All the techniques presented in the prior chapters of this book have something in common, but something that is easy to overlook. In a sense, every basic string and regular expression operation treats strings as homogeneous. Put another way: String and regex techniques operate on flat texts. While said techniques are largely in keeping with the "Zen of Python" maxim that "Flat is better than nested," sometimes the maxim (and homogeneous operations) cannot solve a problem. Sometimes the data in a text has a deeper structure than the linear sequence of bytes that make up strings.

It is not entirely true that the prior chapters have eschewed data structures. From time to time, the examples presented broke flat texts into lists of lines, or of fields, or of segments matched by patterns. But the structures used have been quite simple and quite regular. Perhaps a text was treated as a list of substrings, with each substring manipulated in some manner or maybe even a list of lists of such substrings, or a list of tuples of data fields. But overall, the data structures have had limited (and mostly fixed) nesting depth and have consisted of sequences of items that are themselves treated similarly. What this chapter introduces is the notion of thinking about texts as trees of nodes, or even still more generally as graphs.

Before jumping too far into the world of nonflat texts, I should repeat a warning this book has issued from time to time. If you do not need to use the techniques in this chapter, you are better off sticking with the simpler and more maintainable techniques discussed in the prior chapters. Solving too general a problem too soon is a pitfall for application development it is almost always better to do less than to do more. Fullscale parsers and state machines fall to the "more" side of such a choice. As we have seen already, the class of problems you can solve using regular expressions or even only string operations is quite broad.

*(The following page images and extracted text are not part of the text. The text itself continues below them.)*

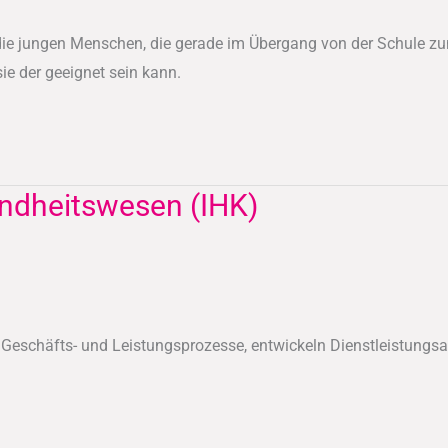
 die jungen Menschen, die gerade im Übergang von der Schule zu
ie der geeignet sein kann.
ndheitswesen (IHK)
n Geschäfts- und Leistungsprozesse, entwickeln Dienstleistu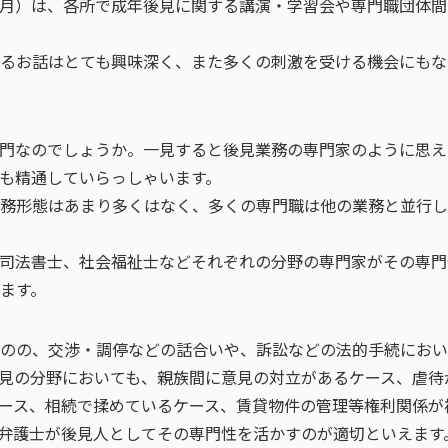
月）は、各所で成年後見に関する講演・学習会や専門職団体間
るお話はとても興味深く、また多くの刺激を受ける機会にもな
門なのでしょうか。一見すると後見業務の専門家のように思え
も精通していらっしゃいます。
務形態はあまり多くはなく、多くの専門職は他の業務と並行し
司法書士、社会福祉士などそれぞれの分野の専門家がその専門
ます。
のの、交渉・調停などの話合いや、訴訟などの法的手続におい
見の分野においても、親族間に意見の対立があるケース、虐待
ース、相続で揉めているケース、賃貸物件の管理等権利関係が
弁護士が後見人としてその専門性を活かすのが適切といえます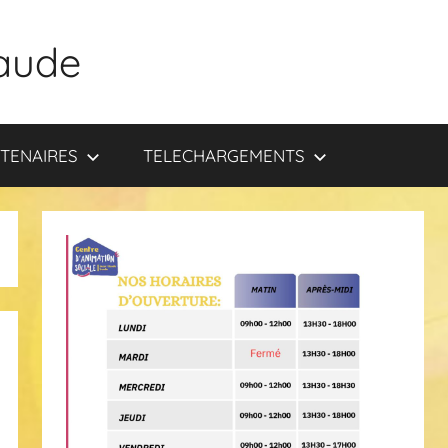
aude
TENAIRES
TELECHARGEMENTS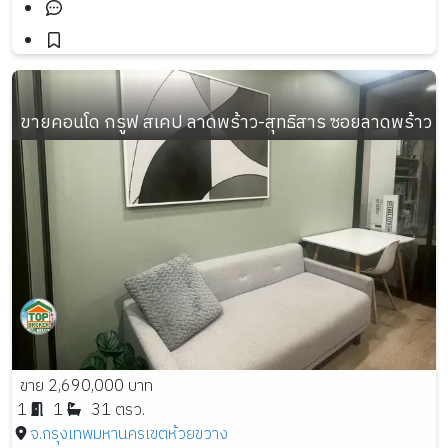
ขายคอนโด กรูฟ สเคป ลาดพร้าว-สุทธิสาร ซอยลาดพร้าว 48 เน
ขาย 2,690,000 บาท
1
1
31 ตรว.
จ.กรุงเทพมหานคร
เขตห้วยขวาง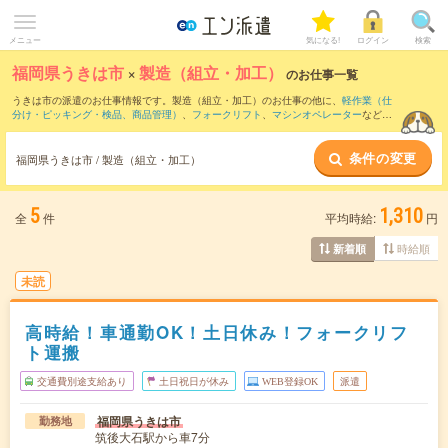
メニュー
気になる!
ログイン
検索
福岡県うきは市
×
製造（組立・加工）
のお仕事一覧
うきは市の派遣のお仕事情報です。製造（組立・加工）のお仕事の他に、
軽作業（仕
分け・ピッキング・検品、商品管理）
、
フォークリフト
、
マシンオペレーター
などを
取り揃えています。さらに、
短期
・
単発
などの期間や、
職種未経験OK
などのこだわり
条件で絞り込んでいただけます。職種辞典：
製造（組立・加工）のお仕事とは？と
条件の変更
は？
福岡県うきは市 / 製造（組立・加工）
5
1,310
全
件
平均時給:
円
時給順
新着順
未読
高時給！車通勤OK！土日休み！フォークリフ
ト運搬
交通費別途支給あり
土日祝日が休み
WEB登録OK
派遣
福岡県うきは市
勤務地
筑後大石駅から車7分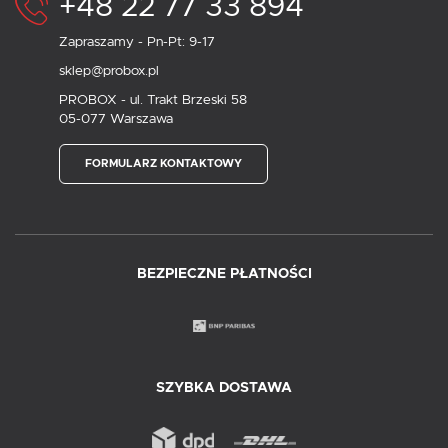
+48 22 77 33 894
Zapraszamy - Pn-Pt: 9-17
sklep@probox.pl
PROBOX - ul. Trakt Brzeski 58
05-077 Warszawa
FORMULARZ KONTAKTOWY
BEZPIECZNE PŁATNOŚCI
SZYBKA DOSTAWA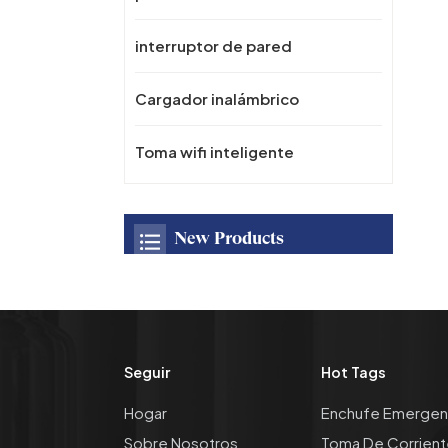
interruptor de pared
Cargador inalámbrico
Toma wifi inteligente
New Products
Toma de corriente
oculta emergente
empotrada de
escritorio OEM/ODM
Seguir
Hot Tags
con puerto USB, toma
de cocina de CA 16A
Panel de toma de
Hogar
Enchufe Emergen
con cargador
corriente de aleación
inalámbrico rápido
Sobre Nosotros
Toma De Corrient
de Zinc para escritorio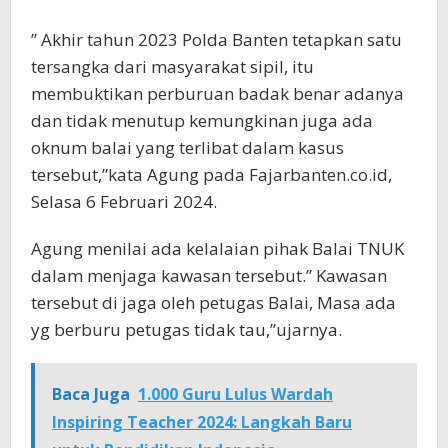
” Akhir tahun 2023 Polda Banten tetapkan satu
tersangka dari masyarakat sipil, itu
membuktikan perburuan badak benar adanya
dan tidak menutup kemungkinan juga ada
oknum balai yang terlibat dalam kasus
tersebut,”kata Agung pada Fajarbanten.co.id,
Selasa 6 Februari 2024.
Agung menilai ada kelalaian pihak Balai TNUK
dalam menjaga kawasan tersebut.” Kawasan
tersebut di jaga oleh petugas Balai, Masa ada
yg berburu petugas tidak tau,”ujarnya.
Baca Juga
1.000 Guru Lulus Wardah
Inspiring Teacher 2024: Langkah Baru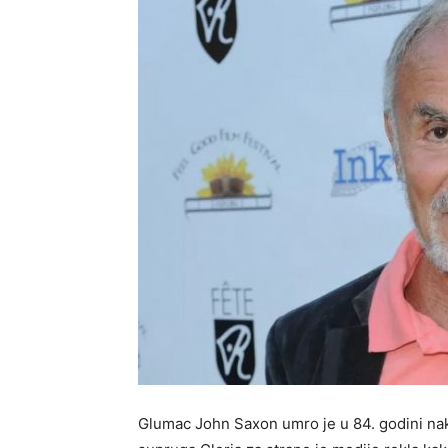
Glumac John Saxon umro je u 84. godini nak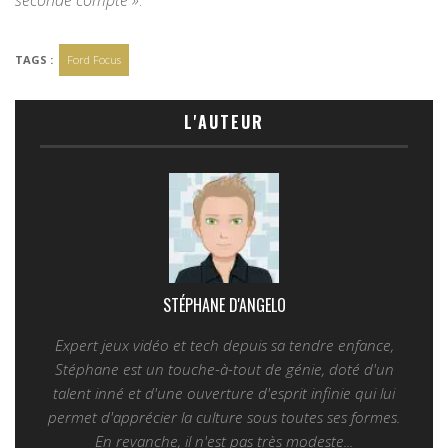
seconde compte »
.
TAGS :
Ford Focus
L'AUTEUR
STÉPHANE D'ANGELO
Expert jeux vidéo et tech depuis sa tendre enfance,
Stéphane est un touche-à-tout de génie, doté d'un
talent inné et d'une ouverture d'esprit infinie qui lui
permet d'apprécier la culture sous toutes ses formes.
En revanche, il n'est pas très modeste...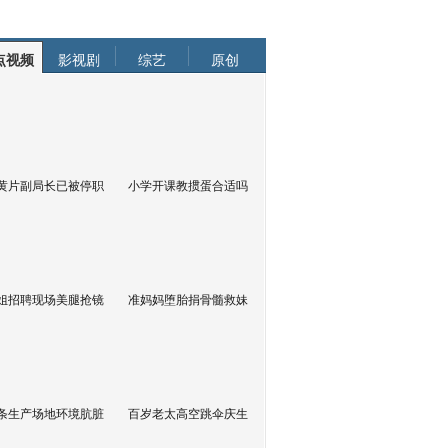
点视频
影视剧
综艺
原创
黄片副局长已被停职
小学开课教掼蛋合适吗
姐招聘现场美腿抢镜
准妈妈堕胎捐骨髓救妹
条生产场地环境肮脏
百岁老太高空跳伞庆生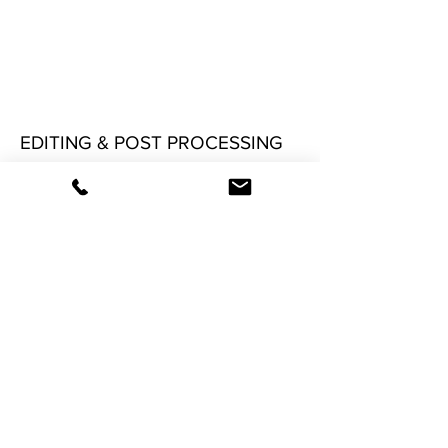
EDITING & POST PROCESSING
Die Nachbearbeitung deiner Fotos
ist in meinem signifikanten Stil.
Die Bereitstellung der Fotos via
Onlinegalerie dient deiner Sichtung
aller Bilder.
Gemeinsam wählen wir deine
Signature Portraits plus weitere
Bilder an meinem Rechner aus,
wenn du im Umkreis bist. Ansonsten
schauen wir in einem VideoCall
gemeinsam durch die Fotos.
20 Bilddateien sind im Shooting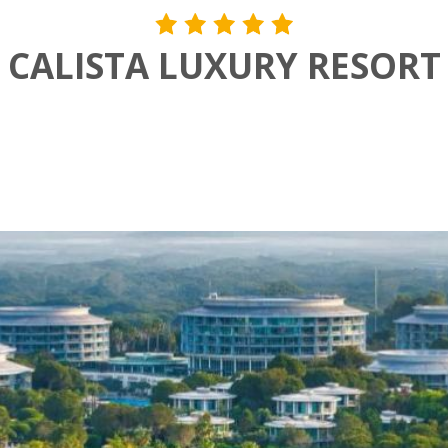
CALISTA LUXURY RESORT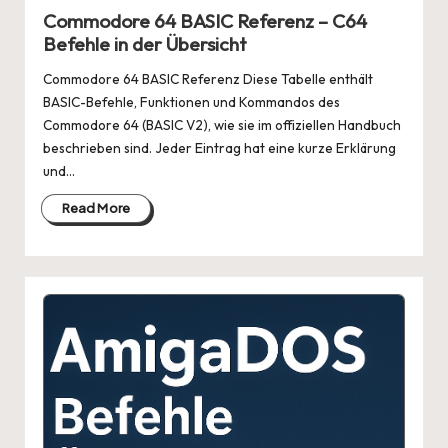
in
Commodore 64 BASIC Referenz – C64
Befehle in der Übersicht
Commodore 64 BASIC Referenz Diese Tabelle enthält
BASIC-Befehle, Funktionen und Kommandos des
Commodore 64 (BASIC V2), wie sie im offiziellen Handbuch
beschrieben sind. Jeder Eintrag hat eine kurze Erklärung
und…
Read More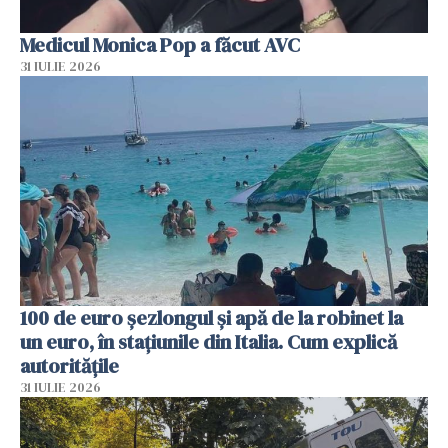
Medicul Monica Pop a făcut AVC
31 IULIE 2026
100 de euro șezlongul și apă de la robinet la
un euro, în stațiunile din Italia. Cum explică
autoritățile
31 IULIE 2026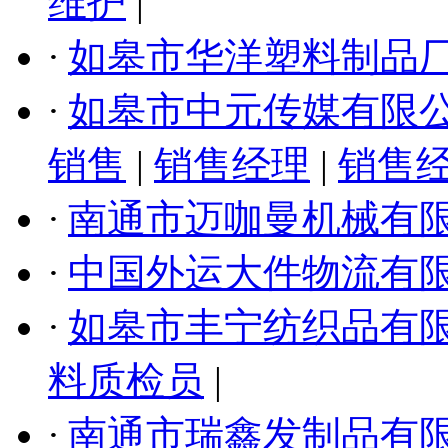
维护
|
·
如皋市华洋塑料制品
·
如皋市中元传媒有限
销售
|
销售经理
|
销售
·
南通市迈咖曼机械有
·
中国外运大件物流有
·
如皋市丰宁纺织品有
料质检员
|
·
南通市瑞鑫发制品有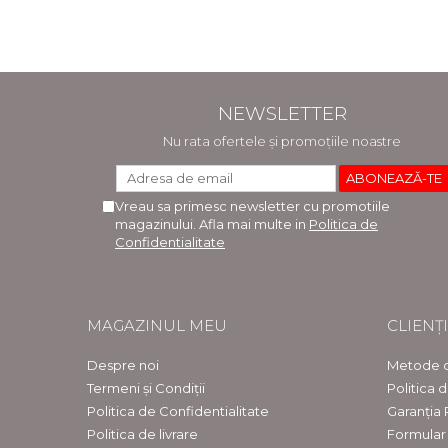
NEWSLETTER
Nu rata ofertele și promoțiile noastre
Vreau sa primesc newsletter cu promotiile
magazinului. Afla mai multe in
Politica de
Confidentialitate
MAGAZINUL MEU
CLIENȚI
Despre noi
Metode d
Termeni și Condiții
Politica 
Politica de Confidentialitate
Garanția
Politica de livrare
Formular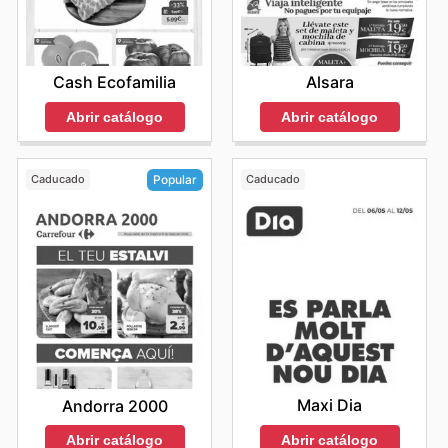
Cash Ecofamilia
Alsara
Abrir catálogo
Abrir catálogo
Caducado
Caducado
Popular
Maxi Dia
Andorra 2000
Abrir catálogo
Abrir catálogo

There is another warning that can be mentioned at this point. This book does not attempt to explain parsing theory or the design of parseable languages. There are a lot of intricacies to these matters, about which a reader can consult a specialized text like the so-called "Dragon Book" Aho, Sethi, and Ullman's Compilers: Principle, Techniques and Tools (Addison-Wesley, 1986; ISBN: 0201100886) or Levine, Mason, and Brown's Lex & Yacc (Second Edition, O'Reilly, 1992; ISBN: 1-56592-000-7). When Extended Backus-Naur Form (EBNF) grammars or other parsing descriptions are discussed below, it is in a general fashion that does not delve into algorithmic resolution of ambiguities or big-O efficiencies (at least not in much detail). In practice, everyday Python programmers who are processing texts but who are not designing new programming languages need not worry about those parsing subtleties omitted from this book.